Where the records below reach the line containing "15: (393, 385, 21.08)", start transcribing, and end with the line containing "33: (812, 469, 4.00)", exactly and with nothing else added.

=== Dataset records ===
Start of Block
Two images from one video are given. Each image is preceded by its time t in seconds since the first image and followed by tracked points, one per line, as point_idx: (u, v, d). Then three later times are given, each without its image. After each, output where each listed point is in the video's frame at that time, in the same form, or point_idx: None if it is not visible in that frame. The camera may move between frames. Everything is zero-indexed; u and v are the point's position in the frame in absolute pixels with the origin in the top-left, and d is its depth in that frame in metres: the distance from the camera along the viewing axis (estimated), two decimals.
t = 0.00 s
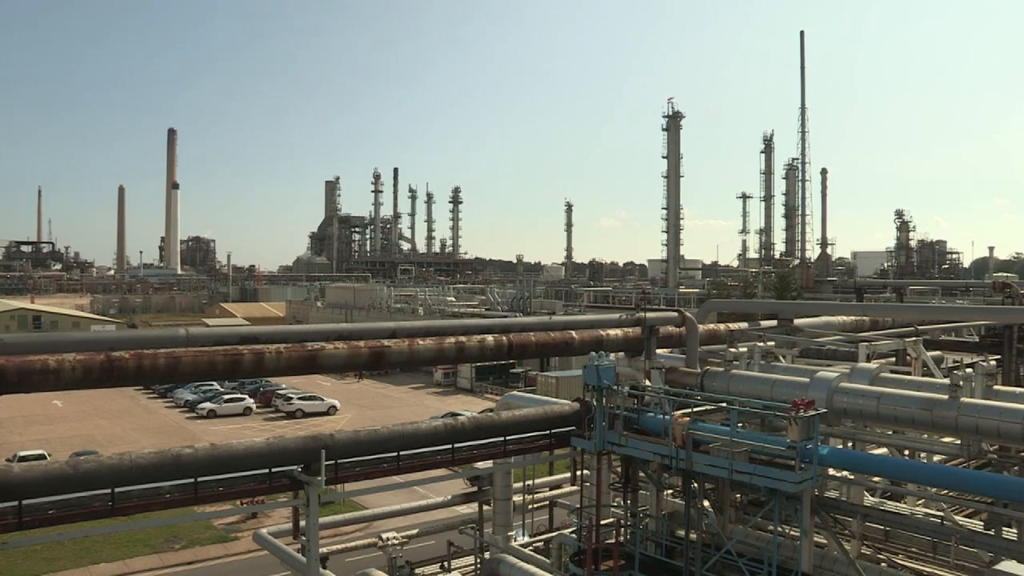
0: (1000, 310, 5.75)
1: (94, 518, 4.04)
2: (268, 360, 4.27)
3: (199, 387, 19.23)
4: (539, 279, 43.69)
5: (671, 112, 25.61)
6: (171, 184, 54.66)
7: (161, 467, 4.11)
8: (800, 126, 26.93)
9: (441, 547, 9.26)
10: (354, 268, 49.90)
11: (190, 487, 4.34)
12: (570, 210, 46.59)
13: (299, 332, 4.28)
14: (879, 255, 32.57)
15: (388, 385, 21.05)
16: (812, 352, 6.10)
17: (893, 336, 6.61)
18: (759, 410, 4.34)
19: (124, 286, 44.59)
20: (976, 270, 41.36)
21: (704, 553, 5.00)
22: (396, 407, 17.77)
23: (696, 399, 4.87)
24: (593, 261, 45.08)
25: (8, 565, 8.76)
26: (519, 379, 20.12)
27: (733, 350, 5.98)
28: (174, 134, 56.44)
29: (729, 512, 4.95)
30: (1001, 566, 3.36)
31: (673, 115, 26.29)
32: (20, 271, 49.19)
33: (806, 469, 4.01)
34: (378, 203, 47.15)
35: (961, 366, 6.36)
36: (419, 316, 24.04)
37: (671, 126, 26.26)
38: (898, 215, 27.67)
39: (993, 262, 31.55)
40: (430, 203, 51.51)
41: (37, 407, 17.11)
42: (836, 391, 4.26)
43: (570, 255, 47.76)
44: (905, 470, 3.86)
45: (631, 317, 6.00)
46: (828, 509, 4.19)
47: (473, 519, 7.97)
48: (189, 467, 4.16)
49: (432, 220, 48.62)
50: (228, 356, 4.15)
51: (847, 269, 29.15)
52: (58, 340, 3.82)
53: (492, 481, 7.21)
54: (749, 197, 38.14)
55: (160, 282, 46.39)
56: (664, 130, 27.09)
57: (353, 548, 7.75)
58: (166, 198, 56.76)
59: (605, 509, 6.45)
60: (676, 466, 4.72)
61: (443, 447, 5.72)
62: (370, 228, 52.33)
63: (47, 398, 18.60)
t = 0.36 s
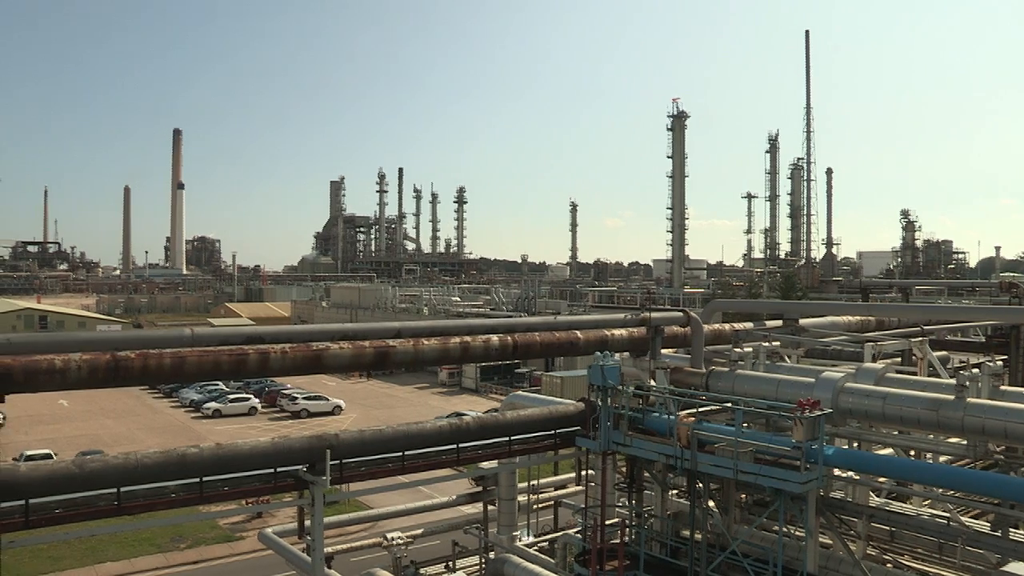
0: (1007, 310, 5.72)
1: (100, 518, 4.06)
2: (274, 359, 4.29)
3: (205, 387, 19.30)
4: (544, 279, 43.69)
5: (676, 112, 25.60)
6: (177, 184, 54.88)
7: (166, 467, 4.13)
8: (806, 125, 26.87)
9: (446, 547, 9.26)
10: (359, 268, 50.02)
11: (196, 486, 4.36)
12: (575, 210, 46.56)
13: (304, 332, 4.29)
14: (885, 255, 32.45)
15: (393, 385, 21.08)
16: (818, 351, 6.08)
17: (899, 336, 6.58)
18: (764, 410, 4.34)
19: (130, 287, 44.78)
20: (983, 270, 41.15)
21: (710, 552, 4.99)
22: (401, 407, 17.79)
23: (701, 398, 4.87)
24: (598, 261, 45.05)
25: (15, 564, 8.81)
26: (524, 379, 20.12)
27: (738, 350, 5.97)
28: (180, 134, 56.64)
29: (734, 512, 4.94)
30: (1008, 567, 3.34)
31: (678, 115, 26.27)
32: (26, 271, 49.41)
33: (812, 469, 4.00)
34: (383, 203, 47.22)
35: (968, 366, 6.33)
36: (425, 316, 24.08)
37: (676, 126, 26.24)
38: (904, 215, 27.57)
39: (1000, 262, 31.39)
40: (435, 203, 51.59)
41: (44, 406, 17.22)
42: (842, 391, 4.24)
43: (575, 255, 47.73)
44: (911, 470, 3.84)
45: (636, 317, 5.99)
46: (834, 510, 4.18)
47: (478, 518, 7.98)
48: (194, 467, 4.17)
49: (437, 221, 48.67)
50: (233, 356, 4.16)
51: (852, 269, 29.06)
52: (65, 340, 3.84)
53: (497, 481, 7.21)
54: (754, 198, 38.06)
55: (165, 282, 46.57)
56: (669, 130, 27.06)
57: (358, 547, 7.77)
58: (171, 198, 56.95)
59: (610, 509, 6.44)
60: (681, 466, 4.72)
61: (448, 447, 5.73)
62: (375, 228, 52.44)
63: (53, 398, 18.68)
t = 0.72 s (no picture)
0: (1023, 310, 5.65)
1: (115, 516, 4.13)
2: (287, 359, 4.33)
3: (218, 387, 19.48)
4: (556, 280, 43.64)
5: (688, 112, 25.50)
6: (191, 184, 55.35)
7: (180, 466, 4.19)
8: (820, 124, 26.66)
9: (458, 547, 9.29)
10: (371, 268, 50.25)
11: (209, 486, 4.41)
12: (587, 209, 46.46)
13: (316, 332, 4.33)
14: (900, 255, 32.10)
15: (405, 385, 21.16)
16: (831, 352, 6.03)
17: (914, 337, 6.52)
18: (777, 411, 4.32)
19: (145, 286, 45.24)
20: (1000, 269, 40.60)
21: (722, 553, 4.98)
22: (413, 407, 17.85)
23: (714, 399, 4.86)
24: (611, 262, 44.95)
25: (32, 561, 8.95)
26: (536, 379, 20.13)
27: (751, 350, 5.94)
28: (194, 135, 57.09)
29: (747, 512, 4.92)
30: None
31: (691, 115, 26.16)
32: (42, 271, 50.00)
33: (826, 470, 3.98)
34: (395, 203, 47.38)
35: (984, 366, 6.27)
36: (437, 316, 24.15)
37: (688, 126, 26.14)
38: (919, 215, 27.27)
39: (1018, 262, 30.95)
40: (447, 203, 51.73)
41: (60, 405, 17.48)
42: (856, 391, 4.22)
43: (588, 254, 47.63)
44: (926, 470, 3.82)
45: (648, 317, 5.98)
46: (848, 511, 4.16)
47: (490, 518, 8.00)
48: (207, 466, 4.22)
49: (449, 221, 48.78)
50: (247, 356, 4.21)
51: (866, 269, 28.80)
52: (81, 340, 3.92)
53: (509, 481, 7.23)
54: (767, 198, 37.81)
55: (179, 282, 47.01)
56: (682, 130, 26.94)
57: (371, 547, 7.81)
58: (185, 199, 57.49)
59: (622, 509, 6.43)
60: (693, 466, 4.72)
61: (461, 447, 5.76)
62: (388, 228, 52.64)
63: (68, 397, 18.91)
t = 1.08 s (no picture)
0: None
1: (137, 514, 4.20)
2: (306, 359, 4.39)
3: (238, 386, 19.76)
4: (573, 280, 43.57)
5: (708, 111, 25.33)
6: (211, 184, 56.05)
7: (201, 466, 4.25)
8: (841, 121, 26.34)
9: (477, 547, 9.34)
10: (390, 268, 50.58)
11: (229, 484, 4.47)
12: (605, 209, 46.32)
13: (336, 332, 4.38)
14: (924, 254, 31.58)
15: (424, 385, 21.27)
16: (852, 352, 5.97)
17: (937, 337, 6.43)
18: (797, 412, 4.31)
19: (166, 287, 45.97)
20: None
21: (742, 554, 4.96)
22: (432, 407, 17.95)
23: (734, 399, 4.85)
24: (629, 262, 44.78)
25: (57, 558, 9.16)
26: (555, 380, 20.14)
27: (771, 350, 5.91)
28: (214, 136, 57.65)
29: (767, 513, 4.90)
30: None
31: (710, 114, 25.96)
32: (65, 271, 50.97)
33: (846, 471, 3.96)
34: (413, 203, 47.59)
35: (1008, 367, 6.18)
36: (456, 316, 24.25)
37: (708, 125, 25.97)
38: (941, 214, 26.80)
39: None
40: (465, 204, 51.91)
41: (82, 404, 17.86)
42: (877, 392, 4.18)
43: (607, 254, 47.46)
44: (948, 472, 3.78)
45: (668, 316, 5.97)
46: (869, 512, 4.13)
47: (509, 518, 8.04)
48: (229, 465, 4.29)
49: (467, 221, 48.89)
50: (267, 356, 4.27)
51: (888, 270, 28.38)
52: (101, 338, 3.97)
53: (528, 481, 7.26)
54: (787, 197, 37.42)
55: (199, 282, 47.68)
56: (701, 129, 26.75)
57: (390, 546, 7.89)
58: (206, 199, 58.32)
59: (641, 509, 6.43)
60: (713, 467, 4.72)
61: (480, 446, 5.81)
62: (406, 228, 52.95)
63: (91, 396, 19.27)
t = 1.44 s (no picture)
0: None
1: (170, 511, 4.32)
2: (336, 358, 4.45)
3: (269, 385, 20.16)
4: (602, 280, 43.41)
5: (738, 110, 25.04)
6: (242, 185, 57.09)
7: (234, 464, 4.33)
8: (873, 119, 25.84)
9: (506, 547, 9.40)
10: (420, 268, 51.02)
11: (260, 483, 4.57)
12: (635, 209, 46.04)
13: (367, 331, 4.45)
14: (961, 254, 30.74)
15: (454, 385, 21.42)
16: (885, 353, 5.88)
17: (974, 337, 6.29)
18: (829, 413, 4.27)
19: (198, 287, 47.06)
20: None
21: (773, 557, 4.93)
22: (461, 406, 18.07)
23: (764, 400, 4.82)
24: (659, 262, 44.42)
25: (96, 552, 9.47)
26: (584, 380, 20.12)
27: (802, 351, 5.85)
28: (244, 137, 58.47)
29: (798, 516, 4.86)
30: None
31: (740, 113, 25.64)
32: (102, 271, 52.39)
33: (879, 473, 3.91)
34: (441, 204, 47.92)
35: None
36: (485, 316, 24.39)
37: (738, 124, 25.66)
38: (978, 212, 26.07)
39: None
40: (493, 204, 52.09)
41: (116, 402, 18.41)
42: (911, 394, 4.12)
43: (636, 254, 47.16)
44: (984, 476, 3.71)
45: (698, 316, 5.95)
46: (902, 516, 4.07)
47: (538, 518, 8.09)
48: (260, 463, 4.37)
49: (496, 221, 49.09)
50: (297, 355, 4.36)
51: (922, 270, 27.71)
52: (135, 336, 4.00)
53: (557, 481, 7.29)
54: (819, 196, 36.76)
55: (230, 282, 48.62)
56: (731, 128, 26.45)
57: (420, 545, 8.00)
58: (238, 200, 59.55)
59: (671, 510, 6.42)
60: (743, 468, 4.71)
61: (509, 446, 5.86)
62: (436, 228, 53.40)
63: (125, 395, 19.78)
End of Block
=== Completed task ===
15: (393, 385, 21.08)
16: (818, 351, 6.08)
17: (899, 336, 6.58)
18: (764, 410, 4.34)
19: (130, 287, 44.78)
20: (983, 270, 41.15)
21: (710, 552, 4.99)
22: (401, 407, 17.79)
23: (701, 398, 4.87)
24: (598, 261, 45.05)
25: (15, 564, 8.81)
26: (524, 379, 20.12)
27: (738, 350, 5.97)
28: (180, 134, 56.64)
29: (734, 512, 4.94)
30: (1008, 567, 3.34)
31: (678, 115, 26.27)
32: (26, 271, 49.41)
33: (812, 469, 4.00)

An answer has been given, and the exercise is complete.